> [Exercise instructions] Could you find every line in the records below that contains the word "none" and copy it?

> [Data extracts]
* * *

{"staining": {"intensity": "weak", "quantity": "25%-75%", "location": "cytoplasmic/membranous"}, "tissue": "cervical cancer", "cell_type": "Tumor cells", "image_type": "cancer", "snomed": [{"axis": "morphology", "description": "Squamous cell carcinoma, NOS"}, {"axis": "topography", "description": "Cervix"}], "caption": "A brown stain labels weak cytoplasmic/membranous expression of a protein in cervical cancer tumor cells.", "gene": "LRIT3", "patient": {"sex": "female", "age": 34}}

* * *

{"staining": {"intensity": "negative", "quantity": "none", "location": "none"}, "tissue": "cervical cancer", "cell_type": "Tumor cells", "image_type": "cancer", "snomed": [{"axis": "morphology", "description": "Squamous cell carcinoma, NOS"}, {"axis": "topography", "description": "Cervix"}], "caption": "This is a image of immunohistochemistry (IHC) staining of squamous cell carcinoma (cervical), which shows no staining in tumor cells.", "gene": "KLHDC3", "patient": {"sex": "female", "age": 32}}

* * *

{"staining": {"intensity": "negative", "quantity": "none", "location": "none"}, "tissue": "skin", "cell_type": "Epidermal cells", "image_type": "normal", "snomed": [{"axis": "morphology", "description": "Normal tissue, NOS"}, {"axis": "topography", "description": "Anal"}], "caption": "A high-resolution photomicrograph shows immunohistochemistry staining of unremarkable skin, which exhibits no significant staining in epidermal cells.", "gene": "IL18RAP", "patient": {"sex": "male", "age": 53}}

* * *

> [Exercise answer]
{"staining": {"intensity": "negative", "quantity": "none", "location": "none"}, "tissue": "cervical cancer", "cell_type": "Tumor cells", "image_type": "cancer", "snomed": [{"axis": "morphology", "description": "Squamous cell carcinoma, NOS"}, {"axis": "topography", "description": "Cervix"}], "caption": "This is a image of immunohistochemistry (IHC) staining of squamous cell carcinoma (cervical), which shows no staining in tumor cells.", "gene": "KLHDC3", "patient": {"sex": "female", "age": 32}}
{"staining": {"intensity": "negative", "quantity": "none", "location": "none"}, "tissue": "skin", "cell_type": "Epidermal cells", "image_type": "normal", "snomed": [{"axis": "morphology", "description": "Normal tissue, NOS"}, {"axis": "topography", "description": "Anal"}], "caption": "A high-resolution photomicrograph shows immunohistochemistry staining of unremarkable skin, which exhibits no significant staining in epidermal cells.", "gene": "IL18RAP", "patient": {"sex": "male", "age": 53}}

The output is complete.